Vihāra Jakarta Dhammacakka Jaya (VJDJ) merupakan sebuah vihāra Theravāda pertama yang memiliki Simā atau prasarana penahbisan bhikkhu di Indonesia. Vihāra yang berlokasi di daerah Sunter, Jakarta Utara ini didirikan dengan harapan untuk menjadi mother temple atau vihāra induk bagi vihāra-vihāra Theravāda lain di Indonesia.

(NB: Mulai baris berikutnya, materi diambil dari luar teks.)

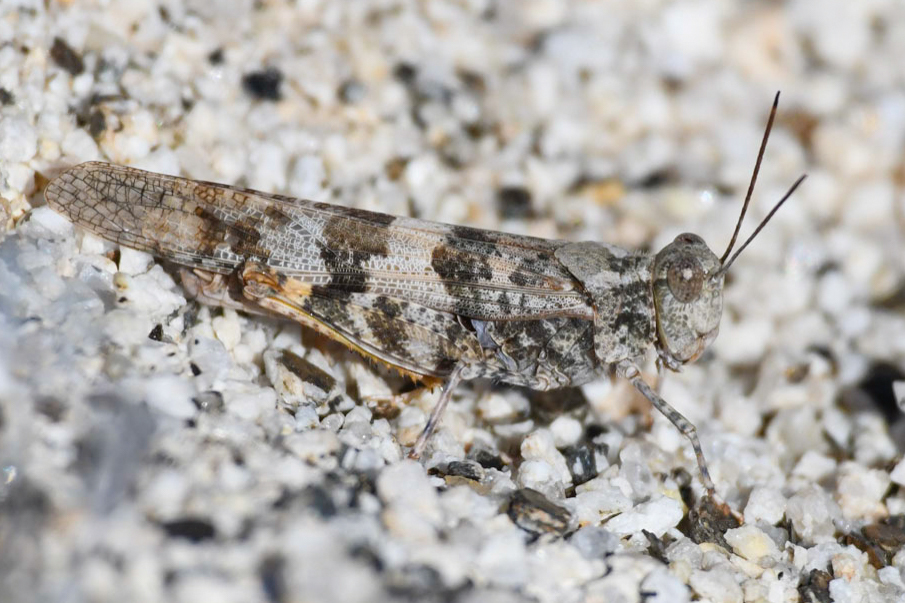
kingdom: Animalia
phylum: Arthropoda
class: Insecta
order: Orthoptera
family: Acrididae
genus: Trimerotropis
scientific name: Trimerotropis pallidipennis
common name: Pallid-winged grasshopper
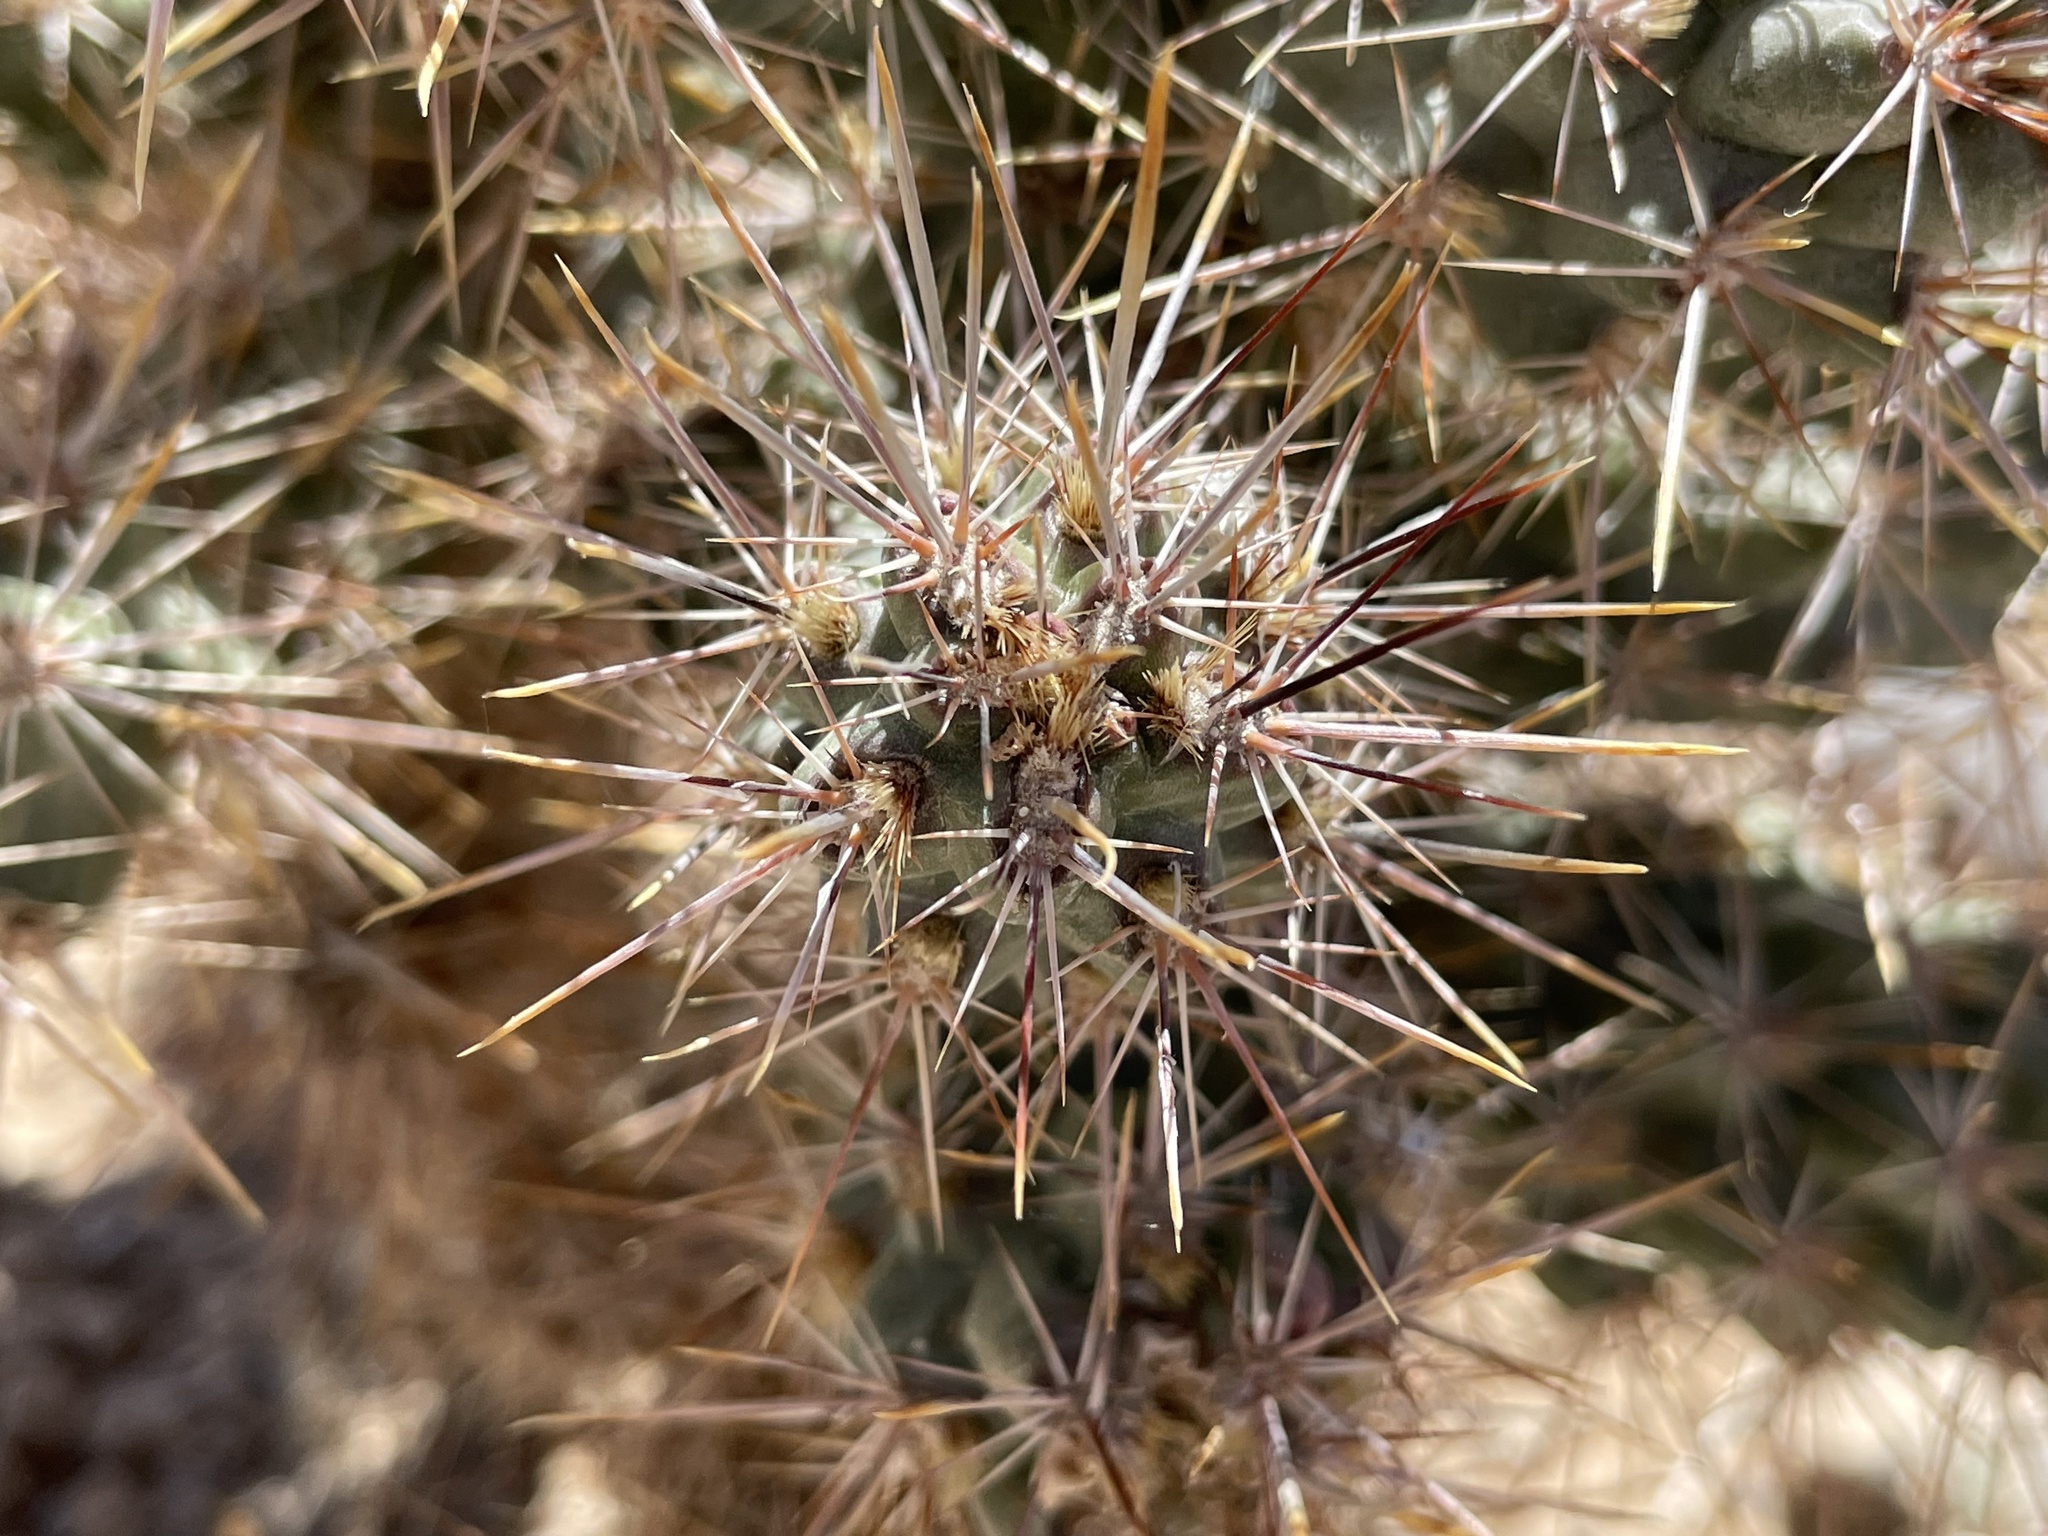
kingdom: Plantae
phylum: Tracheophyta
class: Magnoliopsida
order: Caryophyllales
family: Cactaceae
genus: Cylindropuntia
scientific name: Cylindropuntia echinocarpa
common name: Ground cholla
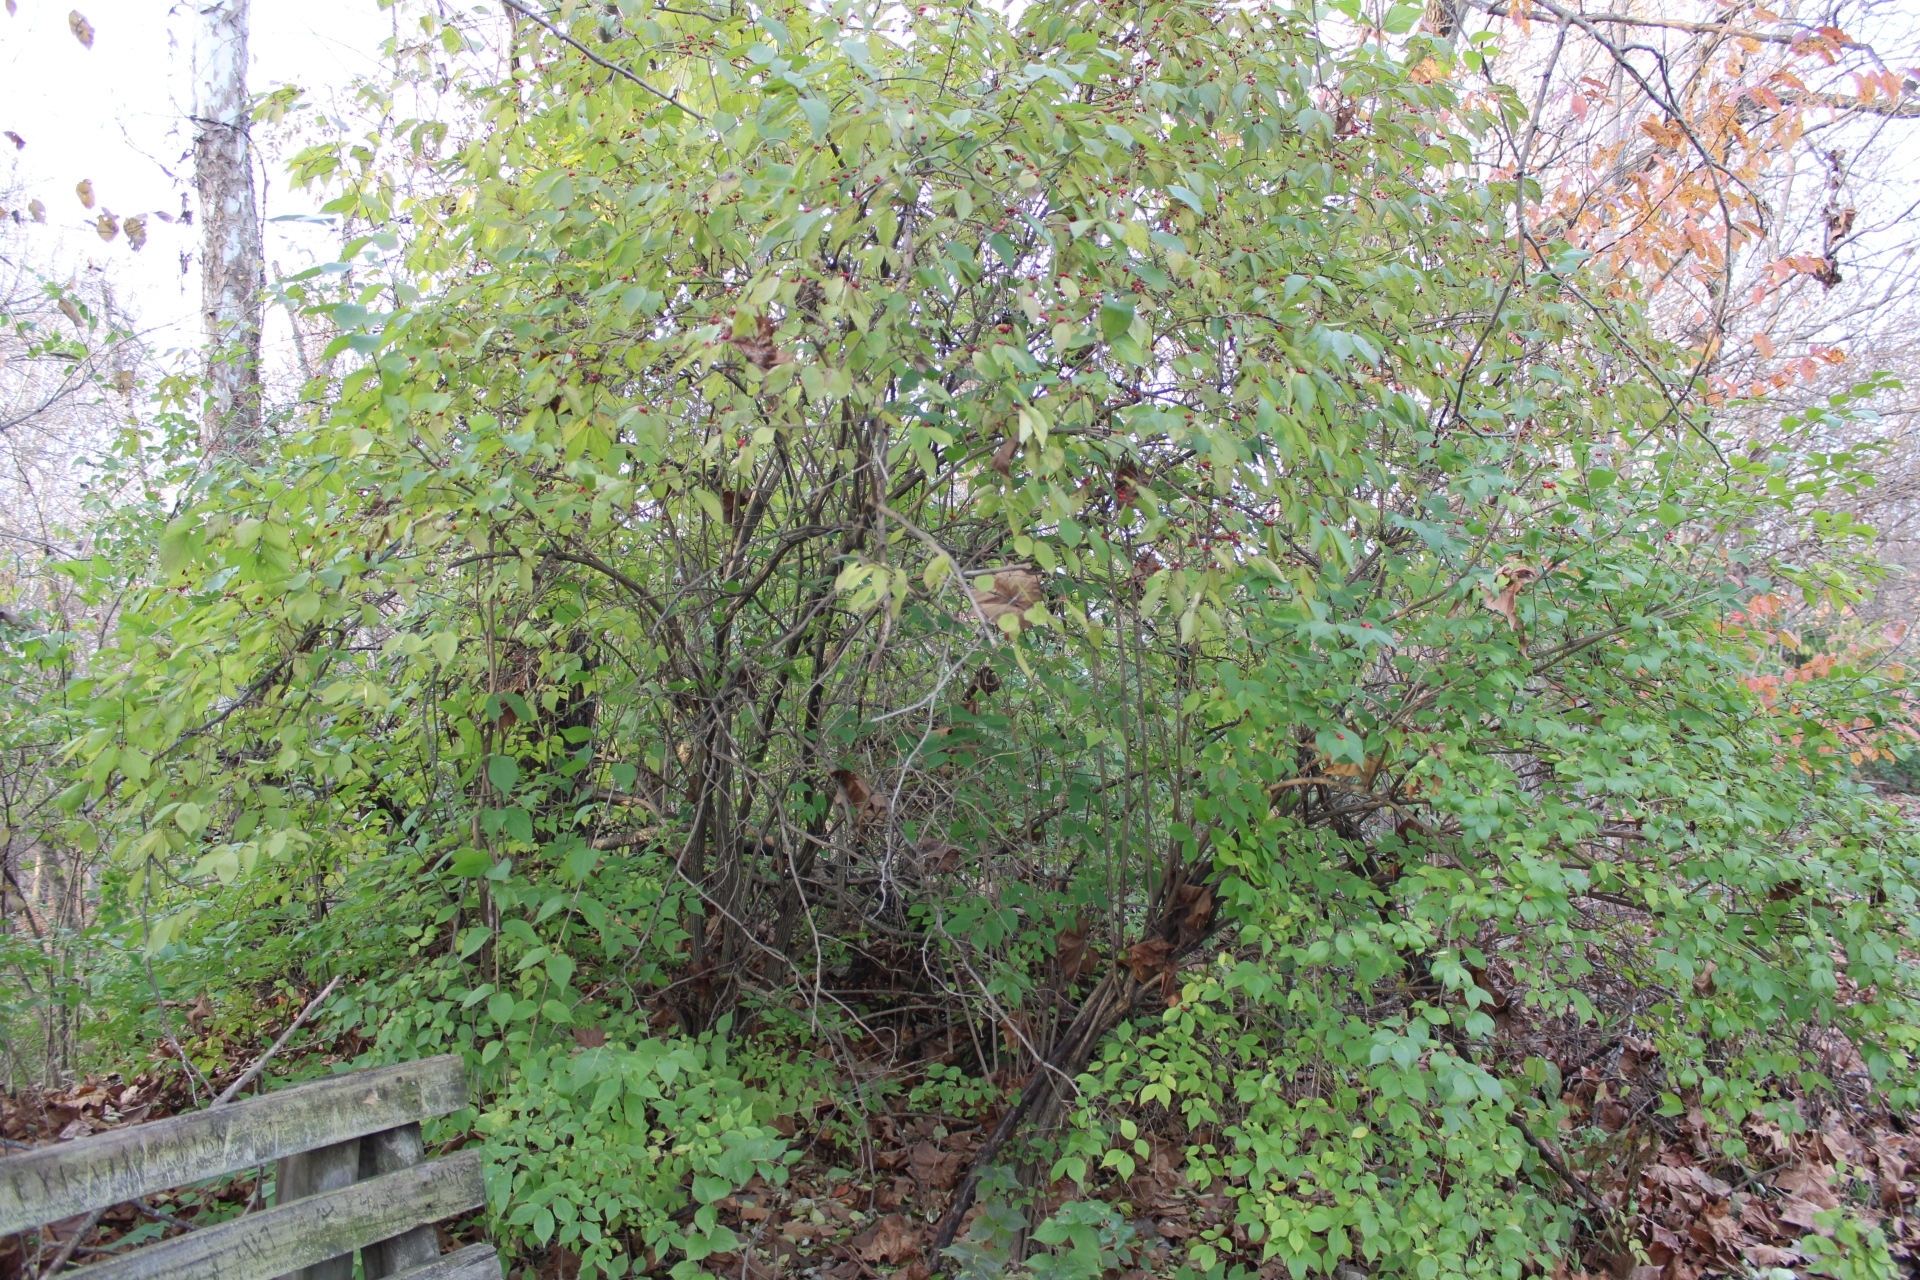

Pemrakarsa berdirinya VJDJ ini adalah seorang bhikkhu dari Thailand, Phragru Dhammadhron Sombat (Sombati Pavitto Thera). Kala itu Bhikkhu Sombat, demikian panggilan akrab beliau, sedang bertugas di Indonesia. Beliau bertekad kuat untuk dapat membangun sebuah vihara yang dapat melahirkan para bhikkhu dari putra-putra Indonesia. Bhikkhu Sombat mulai mencari tanah yang tepat untuk membangun vihara yang memiliki Uposathagara sehingga dapat menahbiskan bhikkhu-bhikkhu yang akan mengembangkan Buddhasasana di Indonesia ini. Setelah melalui perjuangan yang keras dan panjang, akhirnya berdirilah dengan megah Vihara Jakarta Dhammacakka Jaya dengan sumbangan dari berbagai pihak baik dari dalam dan dari luar negeri.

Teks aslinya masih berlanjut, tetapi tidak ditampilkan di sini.